LINCOLN, Neb. — Nebraska’s prison system has completed a new 100-bed housing unit for work-release inmates with time and money to spare, and the department is on pace to meet a 2020 deadline to reduce overcrowding, the state corrections director said Thursday.

The Department of Correctional Services unveiled the new unit at the Community Corrections Center-Lincoln.

Director Scott Frakes said the project was finished a little more than two weeks ahead of schedule at a cost of nearly $1.5 million, which is below the projected $1.8 million price tag. The project was scheduled to be completed Saturday but began housing inmates on Sept. 11.
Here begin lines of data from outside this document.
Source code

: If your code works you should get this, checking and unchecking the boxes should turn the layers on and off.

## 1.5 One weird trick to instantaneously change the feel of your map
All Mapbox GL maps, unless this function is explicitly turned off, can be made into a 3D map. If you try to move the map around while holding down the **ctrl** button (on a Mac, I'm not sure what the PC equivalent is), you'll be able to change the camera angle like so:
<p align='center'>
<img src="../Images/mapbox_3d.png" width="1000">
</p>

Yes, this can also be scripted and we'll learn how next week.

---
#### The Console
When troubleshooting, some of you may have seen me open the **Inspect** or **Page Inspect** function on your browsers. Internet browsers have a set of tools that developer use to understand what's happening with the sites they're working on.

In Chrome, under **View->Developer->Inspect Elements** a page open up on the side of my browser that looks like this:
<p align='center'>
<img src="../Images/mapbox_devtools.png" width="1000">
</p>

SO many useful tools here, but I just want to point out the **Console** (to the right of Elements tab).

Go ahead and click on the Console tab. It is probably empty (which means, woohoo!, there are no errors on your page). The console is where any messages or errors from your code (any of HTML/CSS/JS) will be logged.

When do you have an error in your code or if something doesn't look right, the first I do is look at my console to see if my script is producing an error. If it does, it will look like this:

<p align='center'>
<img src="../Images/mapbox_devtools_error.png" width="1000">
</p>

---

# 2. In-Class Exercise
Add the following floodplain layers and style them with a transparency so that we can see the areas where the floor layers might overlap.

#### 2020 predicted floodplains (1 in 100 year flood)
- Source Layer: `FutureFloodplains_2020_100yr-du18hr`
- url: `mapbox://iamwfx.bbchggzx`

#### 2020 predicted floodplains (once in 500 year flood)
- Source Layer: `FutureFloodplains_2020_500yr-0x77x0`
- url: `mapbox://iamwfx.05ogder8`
The announcement offered a glimmer of good news for a department dogged by persistent overcrowding, staffing shortages, a high-profile escape last year and two deadly prison riots in a two-year period.

“This is a wonderful day,” Frakes said at a news conference to show off the new building.
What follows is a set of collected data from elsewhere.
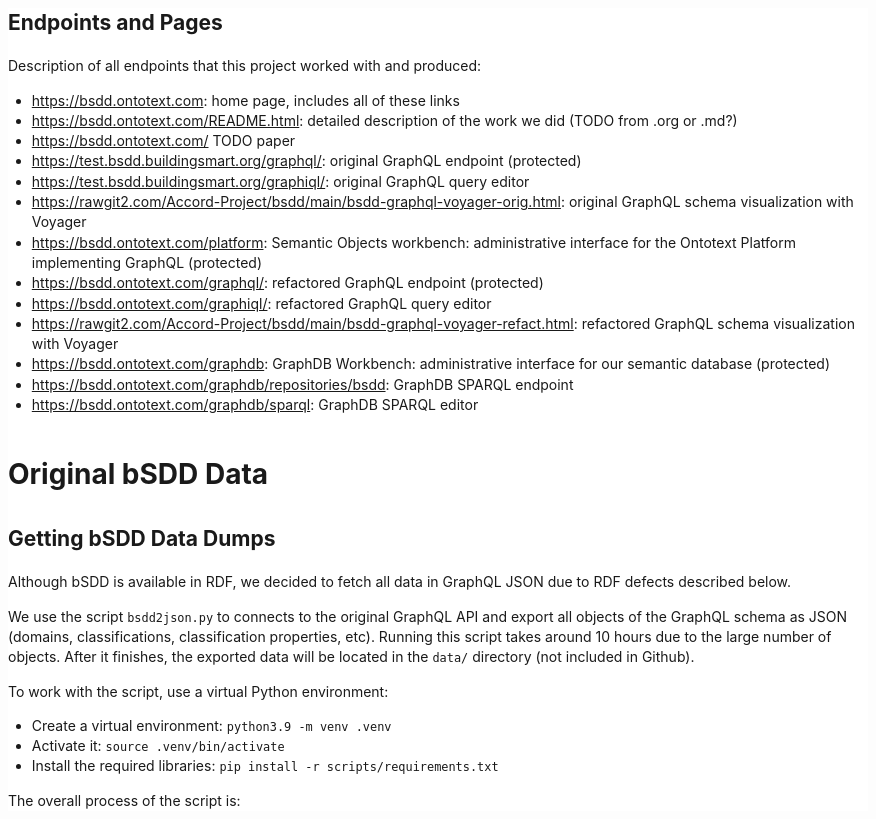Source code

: 
<a id="endpoints-and-pages"></a>

## Endpoints and Pages

Description of all endpoints that this project worked with and produced:

-   <https://bsdd.ontotext.com>: home page, includes all of these links
-   <https://bsdd.ontotext.com/README.html>: detailed description of the work we did (TODO from .org or .md?)
-   <https://bsdd.ontotext.com/> TODO paper
-   <https://test.bsdd.buildingsmart.org/graphql/>: original GraphQL endpoint (protected)
-   <https://test.bsdd.buildingsmart.org/graphiql/>: original GraphQL query editor
-   <https://rawgit2.com/Accord-Project/bsdd/main/bsdd-graphql-voyager-orig.html>: original GraphQL schema visualization with Voyager
-   <https://bsdd.ontotext.com/platform>: Semantic Objects workbench: administrative interface for the Ontotext Platform implementing GraphQL (protected)
-   <https://bsdd.ontotext.com/graphql/>: refactored GraphQL endpoint (protected)
-   <https://bsdd.ontotext.com/graphiql/>: refactored GraphQL query editor
-   <https://rawgit2.com/Accord-Project/bsdd/main/bsdd-graphql-voyager-refact.html>: refactored GraphQL schema visualization with Voyager
-   <https://bsdd.ontotext.com/graphdb>: GraphDB Workbench: administrative interface for our semantic database (protected)
-   <https://bsdd.ontotext.com/graphdb/repositories/bsdd>: GraphDB SPARQL endpoint
-   <https://bsdd.ontotext.com/graphdb/sparql>: GraphDB SPARQL editor


<a id="original-bsdd-data"></a>

# Original bSDD Data


<a id="getting-bsdd-data-dumps"></a>

## Getting bSDD Data Dumps

Although bSDD is available in RDF, we decided to fetch all data in GraphQL JSON due to RDF defects described below.

We use the script `bsdd2json.py` to connects to the original GraphQL API
and export all objects of the GraphQL schema as JSON (domains, classifications, classification properties, etc).
Running this script takes around 10 hours due to the large number of objects.
After it finishes, the exported data will be located in the `data/` directory (not included in Github).

To work with the script, use a virtual Python environment:

-   Create a virtual environment: `python3.9 -m venv .venv`
-   Activate it: `source .venv/bin/activate`
-   Install the required libraries: `pip install -r scripts/requirements.txt`

The overall process of the script is:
Prison officials are looking to add 660 beds to the entire system, plus a new medical wing and prisoner dining and kitchen facilities in Lincoln. The next phase already underway is a 160-bed “community transitional housing” unit for female inmates, which is set for completion in March 2019 at an estimated cost of $26 million.
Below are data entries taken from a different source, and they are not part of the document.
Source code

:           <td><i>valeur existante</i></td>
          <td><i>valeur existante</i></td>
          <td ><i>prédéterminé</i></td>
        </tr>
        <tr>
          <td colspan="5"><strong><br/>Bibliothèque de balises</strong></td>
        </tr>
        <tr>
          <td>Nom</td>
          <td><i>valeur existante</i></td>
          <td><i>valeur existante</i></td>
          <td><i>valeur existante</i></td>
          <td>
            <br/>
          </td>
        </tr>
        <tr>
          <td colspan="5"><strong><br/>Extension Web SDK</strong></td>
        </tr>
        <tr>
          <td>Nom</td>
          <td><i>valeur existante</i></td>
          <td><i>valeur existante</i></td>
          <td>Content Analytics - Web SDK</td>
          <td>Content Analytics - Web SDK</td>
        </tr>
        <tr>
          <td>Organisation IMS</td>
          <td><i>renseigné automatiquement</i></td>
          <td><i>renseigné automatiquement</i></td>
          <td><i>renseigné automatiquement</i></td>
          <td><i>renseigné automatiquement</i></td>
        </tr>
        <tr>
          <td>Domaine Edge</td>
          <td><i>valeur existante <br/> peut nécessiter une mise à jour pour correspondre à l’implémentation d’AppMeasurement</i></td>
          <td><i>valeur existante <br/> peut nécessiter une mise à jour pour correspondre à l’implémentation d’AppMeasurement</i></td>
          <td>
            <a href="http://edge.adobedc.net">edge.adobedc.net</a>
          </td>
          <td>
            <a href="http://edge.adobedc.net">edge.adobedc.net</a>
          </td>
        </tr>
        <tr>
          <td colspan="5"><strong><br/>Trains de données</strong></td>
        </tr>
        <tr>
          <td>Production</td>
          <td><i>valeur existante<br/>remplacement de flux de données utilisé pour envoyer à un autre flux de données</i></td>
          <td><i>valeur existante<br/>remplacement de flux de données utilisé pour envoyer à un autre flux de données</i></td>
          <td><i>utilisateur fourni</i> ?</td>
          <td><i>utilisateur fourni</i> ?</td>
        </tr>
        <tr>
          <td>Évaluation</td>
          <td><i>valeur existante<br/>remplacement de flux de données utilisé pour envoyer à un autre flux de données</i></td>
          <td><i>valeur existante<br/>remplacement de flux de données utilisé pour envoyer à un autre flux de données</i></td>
Frakes said the female unit will provide a more “therapeutic” environment for inmates, many of whom have suffered abuse and trauma that led them to commit crimes.

“We have the opportunity for Nebraska to join national leaders … providing more effective, better opportunities,” he said.

The unit unveiled Thursday will serve inmates who are within six months of their release date, said Charles West, warden of the Community Corrections Center-Lincoln.

“It expands the number of inmates you can put on work release,” West said.

Gov. Pete Ricketts, who attended the event, said the work-release unit will help the roughly 93 percent of Nebraska inmates who are expected to return to society. The work-release unit serves as a sleeping quarters for inmates who are allowed to leave the grounds for work or 48-hour furloughs.

“Our job is to prepare them for leaving the corrections system,” Ricketts said.

Frakes said he’s optimistic his department will meet a state-mandated deadline to reduce prison crowding by 2020. The prison system housed 5,307 inmates as of Thursday, which is roughly 157 percent of its current design capacity.

State law allows governors to declare a prison “emergency” when the inmate population exceeds 140 percent of the prison system’s design capacity, but Ricketts and former Gov. Dave Heineman declined to do so.

If the population is still above that threshold on July 1, 2020, the prison system will automatically fall into a state of emergency under a law approved in 2015. A state of emergency would require officials to consider paroling all eligible inmates immediately, although the state parole board would still decide each case.